NICE SATURDAY RUN
Saturday morning dawned cool and just a bit humid.
But it was not as cool as I was expecting.
So shorts and long sleeves was the outfit chosen to keep my body temperature happy when working hard outdoors.
And it worked just right.
I had a pleasant time running my SIX mile course (again!).
The sprinklers were shooting gallons of water into the air again.
I went into the parking lot to avoid them this time, to keep the surface under my feet as smooth as possible.
But I still had to cross the grass to get back on the sidewalk.
Me no like running in grass.
I managed to keep from going into accelerated breathing until the last half mile or so.
By then it was not a big problem to me.
My time was nominal - about 56 minutes.
There were a few, brief whinings from my left hip/leg not liking the stress.
There may come a day when such problems become a show-stopper but not now, or soon, it seems.
Thank Yahweh for good health.
I have re-learned something about running.
How I feel - meaning how I view my ability to complete the planned distance when I am running - depends on the distance I set in my mind.
If I think I can only go three miles, that will pretty much limit me to that distance. (assuming there are no unplanned physical breakdowns)
So, now that I have proven to myself that I can once again travel six miles, it seems relatively easy.
Yes, it is taxing on my (aging) body.
The results of the effort will be felt for a day or two after the party.
But it is doable.
I am thinking of tackling the Cotton Row course again.
THE FIDDLING CONVENTION
The weather was beautiful.
The music was expectedly nice.
I did not see as many folks from Morgan City as I expected.
But I did see the Bishop/elder - brother Cornwell and his charming wife and John and Katrina Crouch - so the absence of other members must not have been because of an official edict to avoid the event (as in days gone by...).
The most notable event of the day was that someone backed into my car and left a nice football-sized dent in my front bumper.
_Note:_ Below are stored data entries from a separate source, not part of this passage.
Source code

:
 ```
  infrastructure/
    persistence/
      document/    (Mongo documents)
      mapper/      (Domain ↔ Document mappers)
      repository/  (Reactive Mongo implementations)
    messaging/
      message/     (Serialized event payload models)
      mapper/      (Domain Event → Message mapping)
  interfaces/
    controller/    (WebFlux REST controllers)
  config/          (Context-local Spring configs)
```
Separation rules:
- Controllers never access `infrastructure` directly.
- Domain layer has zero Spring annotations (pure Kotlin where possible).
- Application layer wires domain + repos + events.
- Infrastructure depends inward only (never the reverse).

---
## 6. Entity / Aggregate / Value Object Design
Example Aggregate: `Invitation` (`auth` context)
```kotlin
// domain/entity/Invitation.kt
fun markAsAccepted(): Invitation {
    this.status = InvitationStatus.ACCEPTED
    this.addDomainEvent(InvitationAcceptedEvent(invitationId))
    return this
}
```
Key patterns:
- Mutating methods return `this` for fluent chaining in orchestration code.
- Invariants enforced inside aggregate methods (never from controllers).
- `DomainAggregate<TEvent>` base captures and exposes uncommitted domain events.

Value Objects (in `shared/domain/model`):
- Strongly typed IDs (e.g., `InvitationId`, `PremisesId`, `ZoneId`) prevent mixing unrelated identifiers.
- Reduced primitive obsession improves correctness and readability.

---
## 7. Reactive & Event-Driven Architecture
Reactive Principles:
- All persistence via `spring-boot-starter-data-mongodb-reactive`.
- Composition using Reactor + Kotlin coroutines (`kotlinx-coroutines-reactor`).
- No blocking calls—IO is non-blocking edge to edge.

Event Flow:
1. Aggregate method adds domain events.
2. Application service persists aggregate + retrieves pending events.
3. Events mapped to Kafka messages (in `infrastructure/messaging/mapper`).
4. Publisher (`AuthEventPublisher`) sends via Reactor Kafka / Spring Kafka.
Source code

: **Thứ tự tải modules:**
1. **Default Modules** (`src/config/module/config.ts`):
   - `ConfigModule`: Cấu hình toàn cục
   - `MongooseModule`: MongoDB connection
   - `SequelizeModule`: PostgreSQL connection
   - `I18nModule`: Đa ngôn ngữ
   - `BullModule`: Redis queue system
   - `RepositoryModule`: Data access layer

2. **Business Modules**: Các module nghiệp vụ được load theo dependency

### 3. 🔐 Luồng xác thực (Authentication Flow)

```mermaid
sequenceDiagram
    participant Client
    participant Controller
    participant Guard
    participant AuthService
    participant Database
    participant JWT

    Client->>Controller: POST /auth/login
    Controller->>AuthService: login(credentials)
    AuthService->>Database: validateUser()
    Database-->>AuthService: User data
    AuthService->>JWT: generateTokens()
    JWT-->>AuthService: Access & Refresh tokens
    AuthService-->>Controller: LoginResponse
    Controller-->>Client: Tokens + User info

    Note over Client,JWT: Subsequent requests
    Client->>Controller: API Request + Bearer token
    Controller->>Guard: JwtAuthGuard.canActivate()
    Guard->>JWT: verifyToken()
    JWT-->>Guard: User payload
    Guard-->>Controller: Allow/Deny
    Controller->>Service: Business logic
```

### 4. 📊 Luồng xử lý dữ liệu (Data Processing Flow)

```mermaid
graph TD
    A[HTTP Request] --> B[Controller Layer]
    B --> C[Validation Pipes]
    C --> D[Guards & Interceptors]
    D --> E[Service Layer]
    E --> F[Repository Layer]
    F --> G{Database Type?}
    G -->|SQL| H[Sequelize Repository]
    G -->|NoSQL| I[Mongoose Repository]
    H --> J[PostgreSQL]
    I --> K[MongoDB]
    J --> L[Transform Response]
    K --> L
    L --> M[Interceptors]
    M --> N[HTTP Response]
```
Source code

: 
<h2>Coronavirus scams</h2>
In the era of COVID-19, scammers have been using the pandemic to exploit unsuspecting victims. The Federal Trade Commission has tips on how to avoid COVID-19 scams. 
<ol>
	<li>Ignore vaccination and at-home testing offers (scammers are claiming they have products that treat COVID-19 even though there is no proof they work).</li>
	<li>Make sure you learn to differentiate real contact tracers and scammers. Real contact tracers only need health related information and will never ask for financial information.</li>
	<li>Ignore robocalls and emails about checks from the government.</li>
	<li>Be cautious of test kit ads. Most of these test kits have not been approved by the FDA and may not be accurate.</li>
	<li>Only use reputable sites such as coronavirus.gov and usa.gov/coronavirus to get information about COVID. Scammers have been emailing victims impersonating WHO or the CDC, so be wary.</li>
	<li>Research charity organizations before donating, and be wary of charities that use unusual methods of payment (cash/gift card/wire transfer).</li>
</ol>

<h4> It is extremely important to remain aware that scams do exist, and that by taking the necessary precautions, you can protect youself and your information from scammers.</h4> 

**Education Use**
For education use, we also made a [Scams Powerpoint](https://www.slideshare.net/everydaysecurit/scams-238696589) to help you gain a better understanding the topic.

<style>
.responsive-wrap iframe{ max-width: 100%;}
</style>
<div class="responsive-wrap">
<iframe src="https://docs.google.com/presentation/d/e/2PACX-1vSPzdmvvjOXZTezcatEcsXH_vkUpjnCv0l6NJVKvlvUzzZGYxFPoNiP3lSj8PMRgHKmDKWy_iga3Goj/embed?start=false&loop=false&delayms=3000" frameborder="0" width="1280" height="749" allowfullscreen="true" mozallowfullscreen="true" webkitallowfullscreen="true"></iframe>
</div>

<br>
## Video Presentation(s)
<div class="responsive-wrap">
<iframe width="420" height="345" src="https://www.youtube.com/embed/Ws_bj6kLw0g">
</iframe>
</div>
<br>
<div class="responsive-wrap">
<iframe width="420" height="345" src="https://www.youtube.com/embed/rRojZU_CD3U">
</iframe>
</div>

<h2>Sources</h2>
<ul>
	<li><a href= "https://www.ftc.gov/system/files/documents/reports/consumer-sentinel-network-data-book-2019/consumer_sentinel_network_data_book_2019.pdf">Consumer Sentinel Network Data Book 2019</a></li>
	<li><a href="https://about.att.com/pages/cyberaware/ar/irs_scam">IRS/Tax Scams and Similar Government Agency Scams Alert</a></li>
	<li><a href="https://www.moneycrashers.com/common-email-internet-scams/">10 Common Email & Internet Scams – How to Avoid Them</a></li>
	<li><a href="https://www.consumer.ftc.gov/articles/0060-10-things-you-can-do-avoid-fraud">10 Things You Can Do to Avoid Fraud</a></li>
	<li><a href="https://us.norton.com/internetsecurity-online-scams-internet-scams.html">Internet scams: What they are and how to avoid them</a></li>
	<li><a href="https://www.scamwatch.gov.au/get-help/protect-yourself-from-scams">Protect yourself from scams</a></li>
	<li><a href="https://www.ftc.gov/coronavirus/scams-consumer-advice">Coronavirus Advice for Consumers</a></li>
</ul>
I did not notice this until the next morning, when I saw the note the perpetrator left under my wiper.
We have talked and everything will be worked out.
THE TUESDAY RUN
It was quiet in my neighborhood again this morning.
In spite of the fact that I went to bed after 10:00 last night, I woke up at 4:30 this morning.
And I felt fine.
Anyway, that got me off to a early start preparing for my mid-week running session.
I was out the door at 5:25 AM - which is the same as when I sleep until 5 AM.
So, what did I do for that extra half hour?
I piddled around the house arranging my running clothes in the closet, cleaning my bathroom sink, and other little tasks that I have ignored.
Anyway, the run went well.
I was expecting rain but there was none.
Clouds but no rain.
And it was surprisingly warm - almost 70 degrees.
So the outfit of choice was shorts and one of my sleeveless tops.
(I only bring up what I wear because as winter approaches, dressing "just right" for a run becomes a more involved process. That is why I like to run in the summer - same outfit every session.)
And I was alone today.
No people, just a couple of dogs to greet me (behind their fences).
And three or four cars.
That was it.
About a quarter-mile from my finish line (an invisible line in the street in-line with the edge of my driveway) I purposefully jacked up the pace to induce accelerated breathing.
I am sure this validates the contention of some who believe that there is a touch of masochism in runners.
I am not sure I would take it that far, but for myself, I have a sense that if a session feels too easy, I will try to do something to make it more of a physical challenge.
This usually comes near the end of a run where I unconsciously measure how much juice is left in the bucket.
If there seems to be more than enough, I jack up the effort.
The goal (and I cannot tell you where or why I got this idea) is to end the session with no juice left in the bucket.
I see that as enforcing an element of discipline on myself, rather than deriving pleasure from personal pain.
And, most of the people who see masochism in runners, are not runners themselves.
So, I think this is more an expression of jealousy than concerned clinical observation.